_TASK TO CARRY OUT_.
Rewrite the items below, changing every "bounding box" to "enclosing box" and leaving the rest untouched.

________________

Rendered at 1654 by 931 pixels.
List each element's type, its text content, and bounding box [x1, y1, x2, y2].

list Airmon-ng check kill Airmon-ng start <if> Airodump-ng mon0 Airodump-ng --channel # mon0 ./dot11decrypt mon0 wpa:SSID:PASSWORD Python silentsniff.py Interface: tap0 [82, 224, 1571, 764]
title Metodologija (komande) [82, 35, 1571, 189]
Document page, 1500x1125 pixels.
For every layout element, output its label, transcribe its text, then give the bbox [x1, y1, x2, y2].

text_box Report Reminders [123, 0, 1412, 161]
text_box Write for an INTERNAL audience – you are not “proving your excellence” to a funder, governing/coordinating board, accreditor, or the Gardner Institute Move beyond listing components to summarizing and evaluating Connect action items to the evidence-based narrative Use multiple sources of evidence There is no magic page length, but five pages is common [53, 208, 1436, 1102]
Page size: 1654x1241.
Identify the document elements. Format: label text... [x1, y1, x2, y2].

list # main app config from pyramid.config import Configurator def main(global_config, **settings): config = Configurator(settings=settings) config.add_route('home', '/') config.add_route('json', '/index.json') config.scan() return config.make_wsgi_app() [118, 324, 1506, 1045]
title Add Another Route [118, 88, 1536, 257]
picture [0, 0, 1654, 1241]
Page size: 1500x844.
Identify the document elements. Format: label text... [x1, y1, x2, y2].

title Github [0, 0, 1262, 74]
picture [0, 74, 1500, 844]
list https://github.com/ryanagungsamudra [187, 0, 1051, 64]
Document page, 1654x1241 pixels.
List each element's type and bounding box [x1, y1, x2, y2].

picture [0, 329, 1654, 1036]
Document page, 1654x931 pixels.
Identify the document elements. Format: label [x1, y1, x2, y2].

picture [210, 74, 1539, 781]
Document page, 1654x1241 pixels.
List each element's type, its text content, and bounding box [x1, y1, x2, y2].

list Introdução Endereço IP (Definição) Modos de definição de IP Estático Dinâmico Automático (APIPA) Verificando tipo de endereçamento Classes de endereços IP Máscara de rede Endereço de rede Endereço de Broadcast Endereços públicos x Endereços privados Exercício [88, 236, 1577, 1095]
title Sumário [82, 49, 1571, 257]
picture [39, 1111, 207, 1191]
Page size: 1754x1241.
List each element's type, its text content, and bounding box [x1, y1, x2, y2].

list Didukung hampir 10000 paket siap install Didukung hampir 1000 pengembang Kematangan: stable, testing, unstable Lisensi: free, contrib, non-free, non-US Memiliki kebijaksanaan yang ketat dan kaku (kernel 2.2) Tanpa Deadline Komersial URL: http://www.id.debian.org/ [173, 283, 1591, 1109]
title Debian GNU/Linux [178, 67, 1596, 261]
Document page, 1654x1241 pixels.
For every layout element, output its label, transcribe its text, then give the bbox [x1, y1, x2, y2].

________________

_ANSWER IN FULL_.
Rendered at 1654 by 931 pixels.
List each element's type, its text content, and enclosing box [x1, y1, x2, y2].

list Airmon-ng check kill Airmon-ng start <if> Airodump-ng mon0 Airodump-ng --channel # mon0 ./dot11decrypt mon0 wpa:SSID:PASSWORD Python silentsniff.py Interface: tap0 [82, 224, 1571, 764]
title Metodologija (komande) [82, 35, 1571, 189]
Document page, 1500x1125 pixels.
For every layout element, output its label, transcribe its text, then give the bbox [x1, y1, x2, y2].

text_box Report Reminders [123, 0, 1412, 161]
text_box Write for an INTERNAL audience – you are not “proving your excellence” to a funder, governing/coordinating board, accreditor, or the Gardner Institute Move beyond listing components to summarizing and evaluating Connect action items to the evidence-based narrative Use multiple sources of evidence There is no magic page length, but five pages is common [53, 208, 1436, 1102]
Page size: 1654x1241.
Identify the document elements. Format: label text... [x1, y1, x2, y2].

list # main app config from pyramid.config import Configurator def main(global_config, **settings): config = Configurator(settings=settings) config.add_route('home', '/') config.add_route('json', '/index.json') config.scan() return config.make_wsgi_app() [118, 324, 1506, 1045]
title Add Another Route [118, 88, 1536, 257]
picture [0, 0, 1654, 1241]
Page size: 1500x844.
Identify the document elements. Format: label text... [x1, y1, x2, y2].

title Github [0, 0, 1262, 74]
picture [0, 74, 1500, 844]
list https://github.com/ryanagungsamudra [187, 0, 1051, 64]
Document page, 1654x1241 pixels.
List each element's type and enclosing box [x1, y1, x2, y2].

picture [0, 329, 1654, 1036]
Document page, 1654x931 pixels.
Identify the document elements. Format: label [x1, y1, x2, y2].

picture [210, 74, 1539, 781]
Document page, 1654x1241 pixels.
List each element's type, its text content, and enclosing box [x1, y1, x2, y2].

list Introdução Endereço IP (Definição) Modos de definição de IP Estático Dinâmico Automático (APIPA) Verificando tipo de endereçamento Classes de endereços IP Máscara de rede Endereço de rede Endereço de Broadcast Endereços públicos x Endereços privados Exercício [88, 236, 1577, 1095]
title Sumário [82, 49, 1571, 257]
picture [39, 1111, 207, 1191]
Page size: 1754x1241.
List each element's type, its text content, and enclosing box [x1, y1, x2, y2].

list Didukung hampir 10000 paket siap install Didukung hampir 1000 pengembang Kematangan: stable, testing, unstable Lisensi: free, contrib, non-free, non-US Memiliki kebijaksanaan yang ketat dan kaku (kernel 2.2) Tanpa Deadline Komersial URL: http://www.id.debian.org/ [173, 283, 1591, 1109]
title Debian GNU/Linux [178, 67, 1596, 261]
Document page, 1654x1241 pixels.
For every layout element, output its label, transcribe its text, then give the bbox [x1, y1, x2, y2].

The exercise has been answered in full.